The files are not saved in the database. The database user donīt have such permissions on the folder. Is it right then to rule out the possibility of sql injection causing these links in the file?

[gk53]

If you do not have write permissions set on your folder in iis, so FileSystemObject can not write to drive and it is ftp problem or iis configuration (security problem), but in both cases it is problem of your service provider, they should check and fix configuration issues. And definitely change your passwords asap

[Lena_25]

Well, Iīm not so good in these kind of things but if I check the permissions on the websites root folder in my ftp program Iīve got 3 columns, Owner, Group and World. The column Owner have Read, Write and Execute permissions. I guess "Owner" is the ftp user? To use Scripting.FileSystemObject I must check the box "Execute" in the column Group.
I can also see the numer 700. And it says "Owner 80" and "Group www"

[Lena_25]

No, I was wrong, Scripting.FileSystemObject works with only "Owner" read, write and execute permissions...

[gk53]

yes. but when you open page in browser from the internet you are came under guest account..., so if you have to use FileSystemObject from asp code you should understand you open that folder for hacker attacks... and do not keep in that folder your pages, keep just for upload files and after that move them to well protected folder. and keep your script in protected folder
if you website in e:\websites\site1 folder and admin part in e:\websites\site1\admin (all pages in admin required login for access) you should have something like e:\websites\site1\admin\tmp and tmp folder has write access for upload/save files
this is about IIS security.
FTP is different you log in into FTP with system credentials and system knows your credentials and what rights you have... and you can not execute asp pages under FTP protocol only DOS like commands...
So if somebody crack you user name and password he can login and do whatever he want... this is why everybody recommend to have very complicated and long passwords and change them on regular basis. (longer passwords more difficult to crack)

[Lena_25]

Very kind of you to explain all for me, I really appreciate it :-)
But I still donīt know what happend and have a hard time just let it go.
Now Iīm thinking more about XSS, Iīve read a lot and earlier Iīve been told that all I have to do is to use server.htmlencode() for all input from forms if the text is written out on the screen.
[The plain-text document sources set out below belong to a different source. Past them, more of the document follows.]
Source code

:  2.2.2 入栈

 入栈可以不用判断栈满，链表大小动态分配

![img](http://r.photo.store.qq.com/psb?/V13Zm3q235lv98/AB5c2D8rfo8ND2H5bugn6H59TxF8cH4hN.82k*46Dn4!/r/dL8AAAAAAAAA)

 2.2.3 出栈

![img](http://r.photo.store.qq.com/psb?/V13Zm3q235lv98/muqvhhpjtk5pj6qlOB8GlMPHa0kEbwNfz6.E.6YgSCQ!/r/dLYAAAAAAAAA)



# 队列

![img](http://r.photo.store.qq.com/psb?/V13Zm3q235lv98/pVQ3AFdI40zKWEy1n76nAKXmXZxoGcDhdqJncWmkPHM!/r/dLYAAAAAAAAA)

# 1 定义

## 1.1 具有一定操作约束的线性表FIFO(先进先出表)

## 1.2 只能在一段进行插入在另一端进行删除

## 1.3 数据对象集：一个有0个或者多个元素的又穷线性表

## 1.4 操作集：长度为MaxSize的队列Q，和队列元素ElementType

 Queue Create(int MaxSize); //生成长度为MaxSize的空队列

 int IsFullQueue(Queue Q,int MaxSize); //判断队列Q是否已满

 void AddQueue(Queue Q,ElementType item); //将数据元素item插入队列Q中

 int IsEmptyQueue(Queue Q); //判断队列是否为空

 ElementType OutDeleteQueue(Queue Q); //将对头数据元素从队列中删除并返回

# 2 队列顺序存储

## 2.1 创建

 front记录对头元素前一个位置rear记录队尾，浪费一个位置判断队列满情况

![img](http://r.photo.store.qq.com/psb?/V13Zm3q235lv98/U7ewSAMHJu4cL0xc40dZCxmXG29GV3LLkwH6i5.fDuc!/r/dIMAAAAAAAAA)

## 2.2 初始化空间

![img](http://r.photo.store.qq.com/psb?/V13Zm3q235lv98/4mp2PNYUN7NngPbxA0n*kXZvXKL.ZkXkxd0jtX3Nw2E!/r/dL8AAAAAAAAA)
Have I misunderstood this? If I have this contact form where the text entered in the form by the visitors only is sent to me by e-mail, I put the content from the form in variables and send it to my e-mail. Do I have to use server.htmlencode() if I do so too (put the form input in variables)?
I also read about javascript encoding, it says you cant use server.htmlencode in javascript, you have to use javascript encode. But I canīt find anywhere an explanation on how I encode input that is put directly in a javascript. Do I have to filter out some characters in asp before the value is sent to the javascript (in that case what characters)? Or do I need some javascript code to encode the value sent to the javascript?